- _EXTRAIT CHOISI_
↓↓↓

Espagne(s)

Cancionero judéo-espagnol et chansons populaires espagnoles.
Claire Zalamansky interprète une Espagne plurielle, chrétienne, juive et musulmane, l'Espagne de la Convivencia ...

Un peu d'Histoire...

par Sami SADAK, ethnomusicologue

Identité, tradition et modernité dans la musique judéo-espagnole

Les Séphardim, les juifs d'Espagne, après la publication de l'Edit d'expulsion en 1492 s'exilèrent en grande majorité dans les pays méditerranéens voisins de l'Afrique du Nord (Tétouan, Tanger) et plus particulièrement dans l'Empire Ottoman (Istanbul, Salonique, Izmir, Edirne, Rhodes) emportant avec eux une langue et une culture qu’ils allaient conserver jalousement.

Tout au long de ces cinq siècles, la culture judéo-espagnole a été exposée à de nombreuses influences des pays traversés et des terres d'accueil. La musique judéo-espagnole se présente comme une mosaïque où le sacré coexiste avec le profane, les thèmes juifs avec les thèmes communs à toute l’humanité, l’orient comme l’occident, l’ancien avec le nouveau.

Les juifs expulsés d'Espagne constituaient une population hétérogène : ils venaient des différents centres du judaïsme espagnol, chacun étant marqué par son propre style poétique et sa tradition spécifique. Tandis que les Cantigas de Santa Maria (XIIe siècle) et des collections analogues fournissent bien des informations sur la tradition musicale de la péninsule, nous supposons seulement que la musique profane hispano-judaïque ressemblait à celle des musulmans et chrétiens hispaniques. Il n’existe aucune donnée certaine permettant de tirer des conclusions sur la tradition musicale sous-jacente au romancero judéo-espagnol.

Comme pour chaque communauté itinérante ou pour les grandes diasporas, la musique judéo-espagnole s'est constituée suivant une stratégie que l'on pourrait appeler de « l’emprunt ponctuel», puisqu'elle adopte temporairement des modèles types et les systèmes musicaux des cultures d'accueil. On peut considérer que, éloignés de leur source originelle, les juifs créatifs ont inévitablement été influencés par leur nouvel environnement dans les contrées de la dispersion. A cette phase « d’imprégnation » a succédé une phase « d’émancipation » : le répertoire musical des communautés juives des Balkans et de la Méditerranée orientale s'est mis à diverger peu à peu de celui des juifs du Maroc, lesquels maintenaient des rapports étroits avec l'Espagne.

↑↑↑

- _DONNÉES SOURCES_
↓↓↓

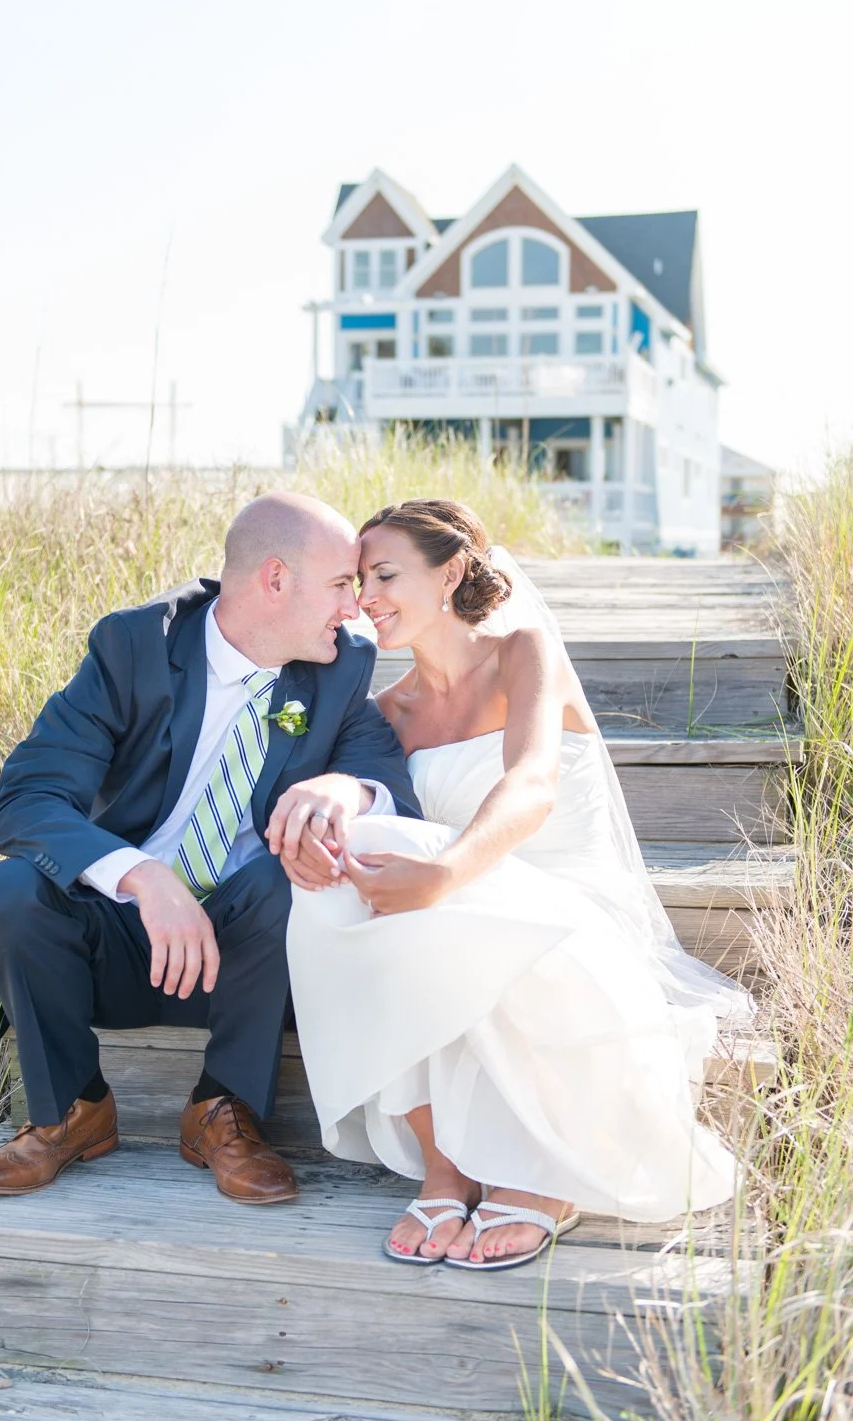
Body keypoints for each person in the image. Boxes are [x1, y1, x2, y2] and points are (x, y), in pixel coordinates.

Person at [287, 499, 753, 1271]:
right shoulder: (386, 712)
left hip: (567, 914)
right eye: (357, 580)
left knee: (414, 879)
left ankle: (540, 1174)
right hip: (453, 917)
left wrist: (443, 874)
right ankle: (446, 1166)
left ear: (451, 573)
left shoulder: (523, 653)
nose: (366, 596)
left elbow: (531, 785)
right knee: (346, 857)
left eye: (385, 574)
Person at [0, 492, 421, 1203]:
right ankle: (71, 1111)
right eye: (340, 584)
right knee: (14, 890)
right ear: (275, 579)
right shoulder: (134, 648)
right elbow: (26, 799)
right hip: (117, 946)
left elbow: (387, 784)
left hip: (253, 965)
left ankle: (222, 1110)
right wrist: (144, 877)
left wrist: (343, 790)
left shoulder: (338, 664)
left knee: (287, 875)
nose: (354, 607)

↑↑↑
↓↓↓

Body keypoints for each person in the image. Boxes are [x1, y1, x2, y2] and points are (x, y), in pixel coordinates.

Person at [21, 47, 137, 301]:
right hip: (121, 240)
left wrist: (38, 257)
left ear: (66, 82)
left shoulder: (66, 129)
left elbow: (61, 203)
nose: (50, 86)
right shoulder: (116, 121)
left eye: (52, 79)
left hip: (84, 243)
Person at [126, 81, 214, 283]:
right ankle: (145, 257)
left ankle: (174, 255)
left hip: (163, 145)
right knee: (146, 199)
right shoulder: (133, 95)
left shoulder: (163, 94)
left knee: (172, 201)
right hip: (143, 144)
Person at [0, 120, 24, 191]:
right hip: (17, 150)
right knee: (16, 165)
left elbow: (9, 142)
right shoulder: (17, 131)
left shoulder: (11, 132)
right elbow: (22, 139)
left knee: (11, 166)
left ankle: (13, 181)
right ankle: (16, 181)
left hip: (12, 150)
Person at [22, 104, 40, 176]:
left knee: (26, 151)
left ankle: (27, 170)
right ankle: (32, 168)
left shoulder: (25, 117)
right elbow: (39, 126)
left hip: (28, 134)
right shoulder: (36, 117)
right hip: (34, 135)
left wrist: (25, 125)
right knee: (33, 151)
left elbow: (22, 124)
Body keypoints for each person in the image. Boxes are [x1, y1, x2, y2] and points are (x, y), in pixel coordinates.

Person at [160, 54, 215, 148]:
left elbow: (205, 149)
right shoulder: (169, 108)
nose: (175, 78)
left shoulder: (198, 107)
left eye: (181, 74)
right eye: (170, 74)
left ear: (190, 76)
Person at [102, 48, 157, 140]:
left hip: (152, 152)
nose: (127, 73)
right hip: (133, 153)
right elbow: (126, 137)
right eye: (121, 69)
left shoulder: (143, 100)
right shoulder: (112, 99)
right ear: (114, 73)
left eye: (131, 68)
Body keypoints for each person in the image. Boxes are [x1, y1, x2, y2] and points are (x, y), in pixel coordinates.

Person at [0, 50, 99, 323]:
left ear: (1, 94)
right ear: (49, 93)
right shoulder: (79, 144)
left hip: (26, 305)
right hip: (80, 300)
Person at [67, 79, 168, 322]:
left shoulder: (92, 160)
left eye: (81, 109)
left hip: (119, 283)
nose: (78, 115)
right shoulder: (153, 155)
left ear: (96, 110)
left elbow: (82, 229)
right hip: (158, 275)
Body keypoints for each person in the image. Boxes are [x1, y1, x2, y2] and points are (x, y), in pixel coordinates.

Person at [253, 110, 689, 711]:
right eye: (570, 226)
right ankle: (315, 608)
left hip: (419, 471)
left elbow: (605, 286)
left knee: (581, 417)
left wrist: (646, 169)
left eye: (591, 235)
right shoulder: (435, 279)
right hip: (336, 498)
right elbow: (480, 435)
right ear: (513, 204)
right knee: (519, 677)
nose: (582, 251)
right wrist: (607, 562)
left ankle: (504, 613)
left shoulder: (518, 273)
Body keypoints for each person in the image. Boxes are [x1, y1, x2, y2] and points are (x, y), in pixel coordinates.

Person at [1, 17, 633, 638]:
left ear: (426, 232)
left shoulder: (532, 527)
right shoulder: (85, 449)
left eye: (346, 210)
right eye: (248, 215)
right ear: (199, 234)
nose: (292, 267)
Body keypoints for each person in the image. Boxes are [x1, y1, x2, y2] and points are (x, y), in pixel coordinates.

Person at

↑↑↑
↓↓↓

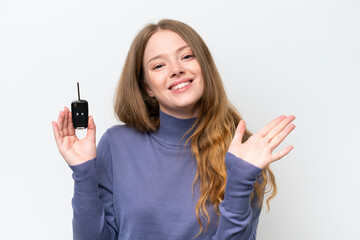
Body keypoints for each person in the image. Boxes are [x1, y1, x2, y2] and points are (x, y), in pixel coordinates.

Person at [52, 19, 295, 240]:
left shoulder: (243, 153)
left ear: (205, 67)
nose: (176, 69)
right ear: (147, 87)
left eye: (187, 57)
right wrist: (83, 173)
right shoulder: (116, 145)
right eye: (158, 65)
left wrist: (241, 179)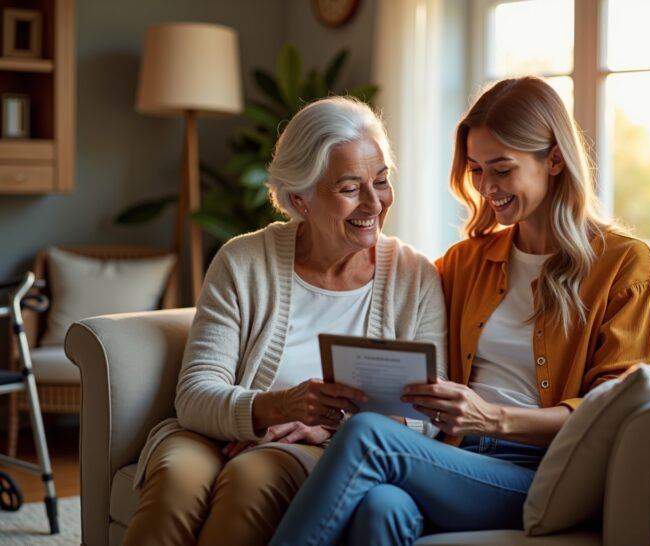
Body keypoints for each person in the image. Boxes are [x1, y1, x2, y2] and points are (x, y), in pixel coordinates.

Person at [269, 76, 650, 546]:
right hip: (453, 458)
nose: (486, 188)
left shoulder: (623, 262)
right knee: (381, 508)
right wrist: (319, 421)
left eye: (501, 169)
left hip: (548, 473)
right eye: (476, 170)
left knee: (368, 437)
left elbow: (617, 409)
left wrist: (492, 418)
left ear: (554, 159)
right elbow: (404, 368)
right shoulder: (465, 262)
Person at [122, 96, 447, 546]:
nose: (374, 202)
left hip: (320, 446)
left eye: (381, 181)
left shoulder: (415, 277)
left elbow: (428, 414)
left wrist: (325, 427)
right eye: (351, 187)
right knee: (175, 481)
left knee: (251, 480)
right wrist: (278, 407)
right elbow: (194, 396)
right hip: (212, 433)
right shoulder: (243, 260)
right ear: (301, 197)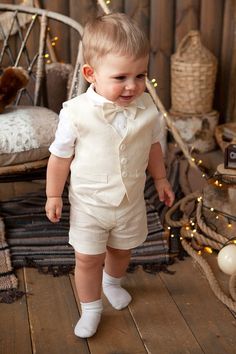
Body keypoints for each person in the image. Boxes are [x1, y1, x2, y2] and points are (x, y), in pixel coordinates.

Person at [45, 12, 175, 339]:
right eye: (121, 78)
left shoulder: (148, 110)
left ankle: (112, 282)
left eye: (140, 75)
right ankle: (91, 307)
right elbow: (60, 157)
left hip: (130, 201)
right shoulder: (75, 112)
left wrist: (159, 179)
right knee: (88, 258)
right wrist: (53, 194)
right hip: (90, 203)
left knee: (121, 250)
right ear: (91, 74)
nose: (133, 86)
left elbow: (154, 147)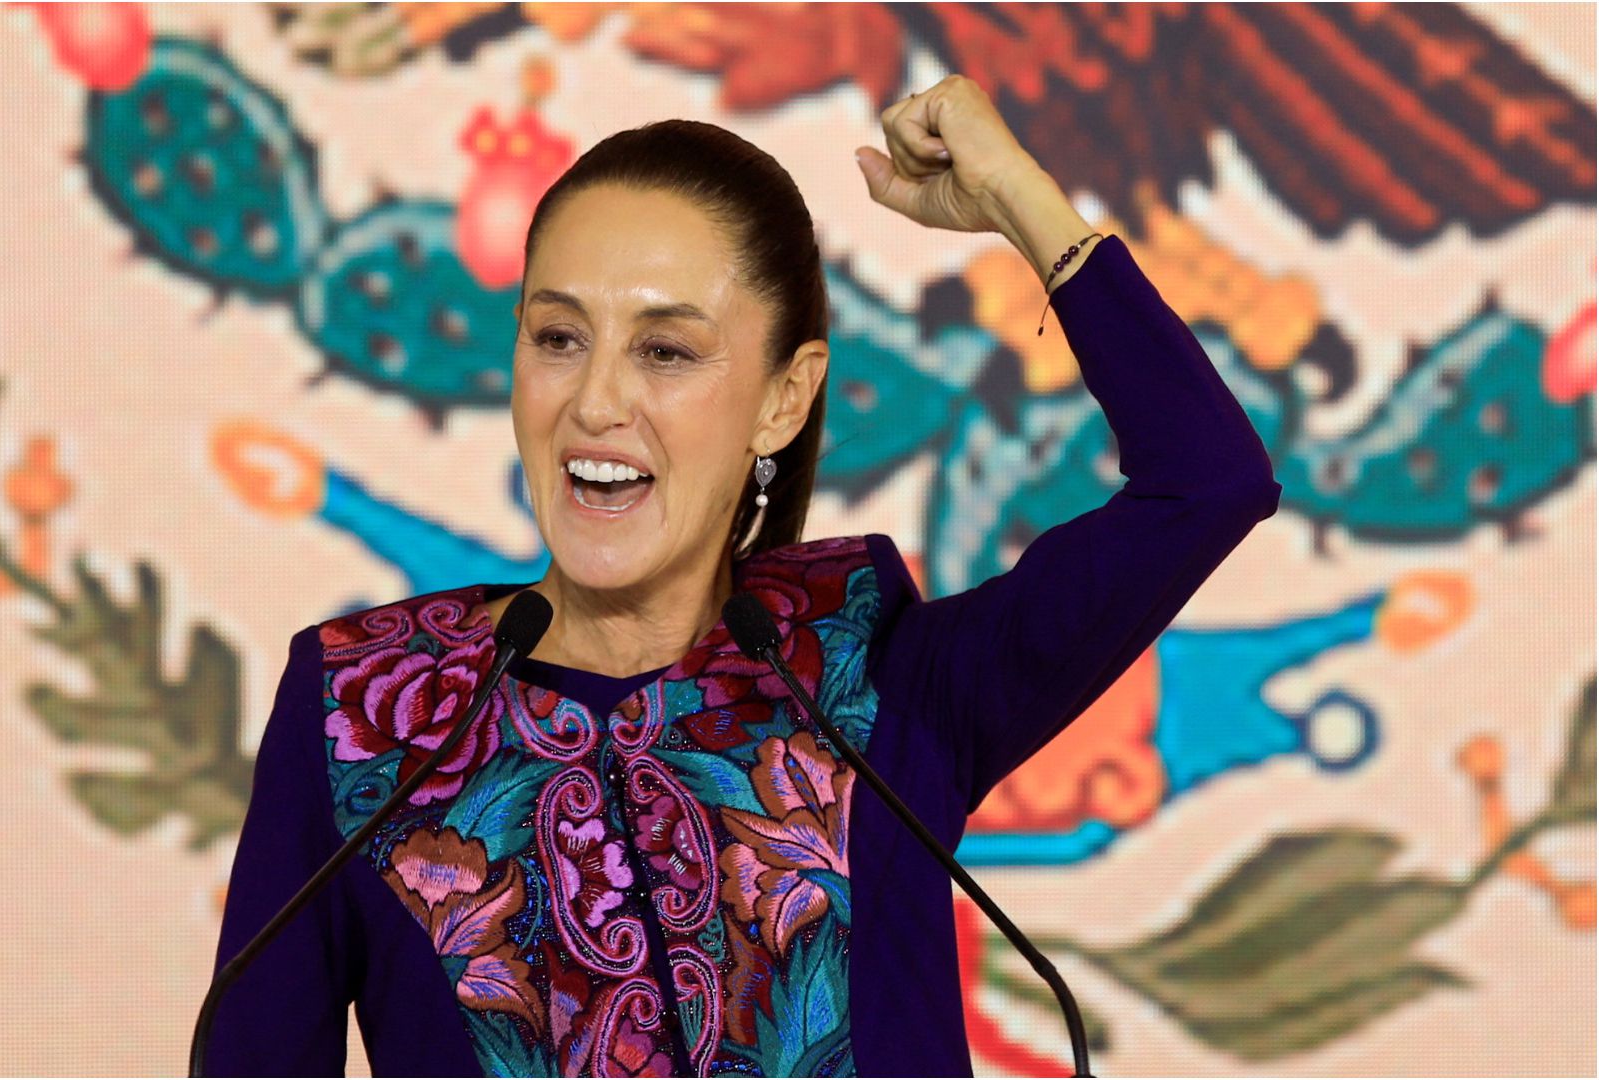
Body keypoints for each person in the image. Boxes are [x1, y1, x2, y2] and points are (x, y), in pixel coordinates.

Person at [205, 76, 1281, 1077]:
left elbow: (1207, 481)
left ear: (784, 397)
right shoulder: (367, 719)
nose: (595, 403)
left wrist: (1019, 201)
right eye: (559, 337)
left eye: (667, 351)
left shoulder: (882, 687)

↑↑↑

- _CONSIGNE_
Dans le texte sur la musique judéo-espagnole, quelle phase a succédé à la phase « d’imprégnation » ?

- _CORRIGÉ_
Une phase « d’émancipation ».